Другое дело, если он бы копался во мне с интересом, если бы в нем ощущались пламя озарения, буря восторга или просто живой человеческий или маньячный интерес.
Такое дело, как смерть, лучше подгадать на мусульманские страны или Израиль, где запрещено делать вскрытие.
Полностью книгу "Многоточие сборки" можно скачать на АвторТудей: https://author.today/work/164779
[1] Сергей Игоревич Арно. Член Союза писателей Санкт-Петербурга, заместитель главного редактора газеты "Литературный курьер", почетный член семинара Б.Н. Стругацкого, член оргкомитета "АБС-премии".
[2] Валерий Петрович Суров – род. 30 июня 1946 г. в Казани, умер 30 сентября 1996 г. в Санкт-Петербурге.
Прозаик.

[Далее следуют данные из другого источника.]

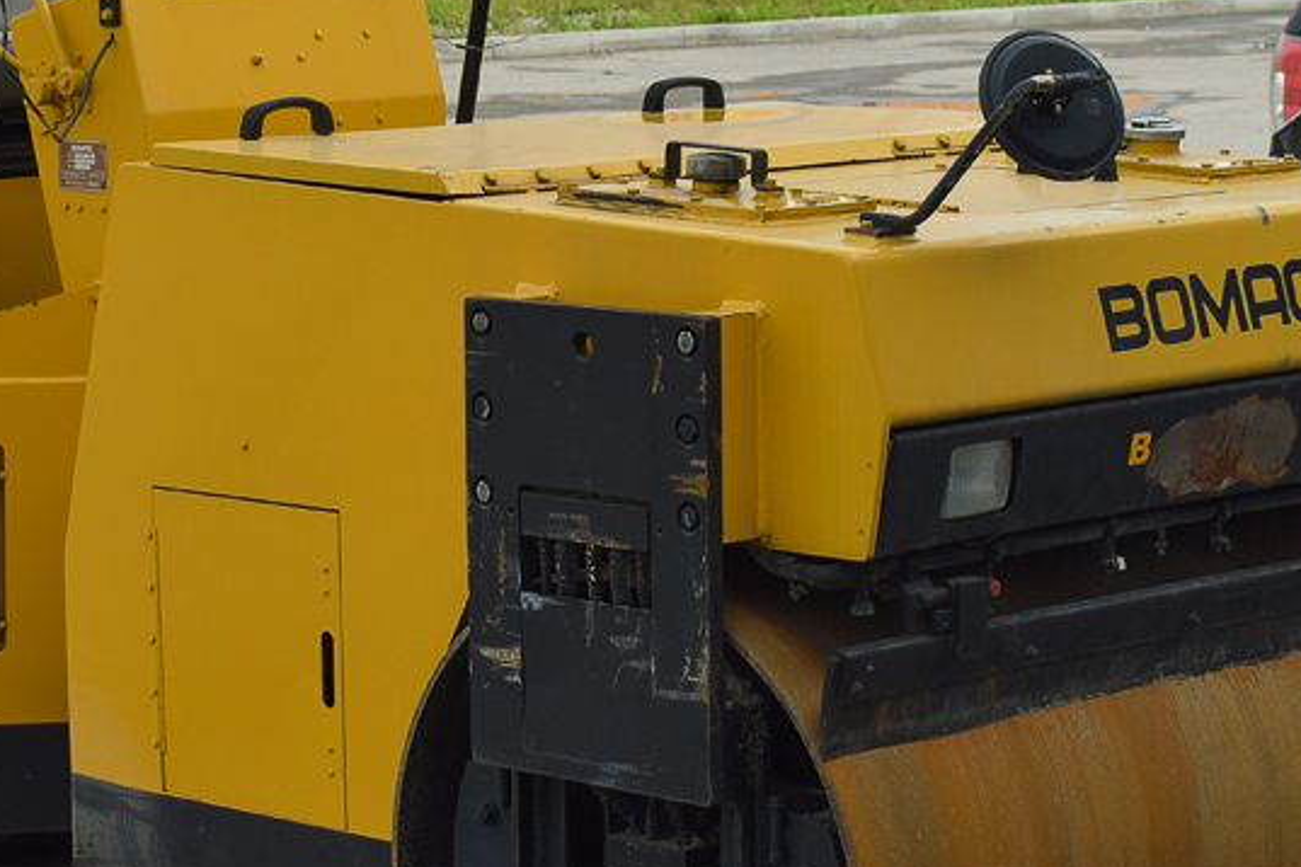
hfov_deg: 17.9
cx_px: 545
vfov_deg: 12.0
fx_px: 4120
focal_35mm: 114
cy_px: 358
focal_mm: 34
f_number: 6.3
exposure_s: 1/800
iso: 200
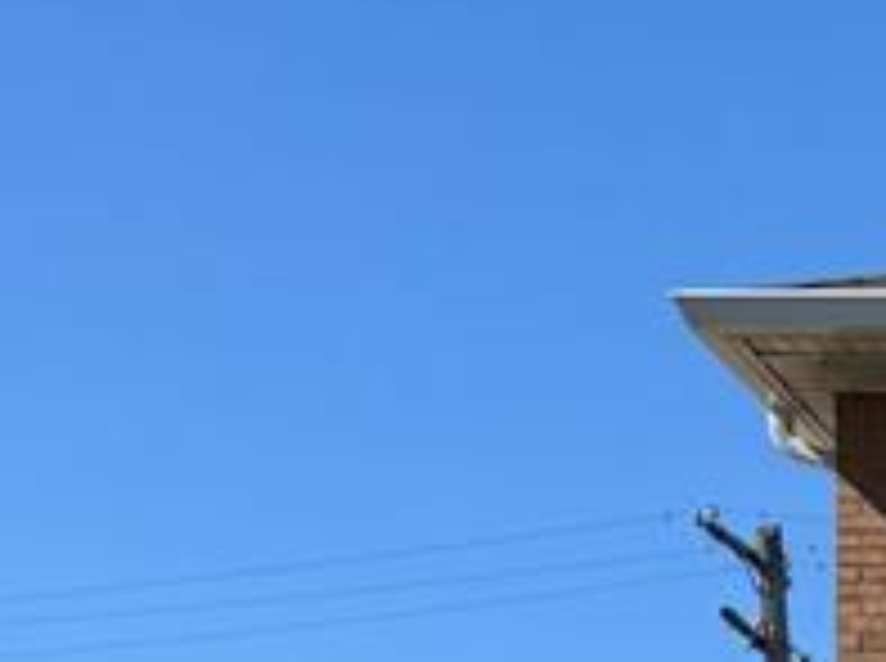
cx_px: 1943
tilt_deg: +3.8
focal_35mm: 125
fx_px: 3194
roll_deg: +1.0
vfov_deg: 10.8
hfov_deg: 13.0
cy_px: 1301
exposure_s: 1/3425
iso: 80
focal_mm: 6.76
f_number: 1.78
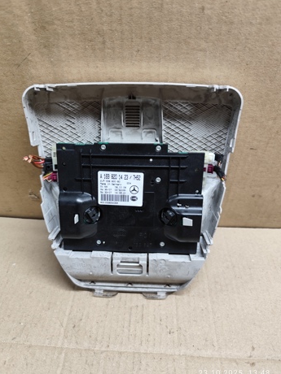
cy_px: 193
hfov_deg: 56.8
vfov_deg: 71.6
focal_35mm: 24
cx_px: 136
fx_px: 260
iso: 400
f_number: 1.65
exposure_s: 1/100
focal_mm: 6.19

Член Союза писателей с 1978 г. В разные годы работал на шахтах Донбасса, Норильска, возводил Надеждинский никелевый завод, КамАЗ. Выпускник факультета журналистики Казанского Государственного университета. Работал старшим редактором в журнале "Нева", председателем секции прозы в Союзе писателей Санкт-Петербурга. 5 авторских книг.
[3] Владимир Ольгердович Рекшан родился в 1949 году в Ленинграде. Окончил исторический факультет Ленинградского государственного универститета. В 1970 году создал рок-группу "Санкт-Петербург"Из-за юридического недоразумения его группа вынуждена выступать под названием "Владимир Рекшан & САНКТ-ПЕТЕРБУРГ" или "Владимир Рекшан и виртуозы Санкт-Петербурга". Также Владимир активист фонда "Граждане Санкт-Петербурга". Автор романов и повестей "Время тяжелой реки", "Смерть в до мажоре" (1994), "Ересь" (1995), "Четвертая мировая война" (1996), "Царские кости" (2000).
[4] Илья Владимирович Бояшов родился в 1961 году в Ленинграде. Окончил исторический факультет Ленин градского педагогического института имени А. И. Герцена. Работал сотрудником Центрального военно-морского музея и уже почти 20 лет преподает историю в Нахимовском училище. Первый сборник рассказов "Играй свою мелодию" вышел в 1989 году, после него были "Безумец и его сыновья", "Армада", "Путь Мури", детский путеводитель по Центральному военно-морскому музею Петербурга.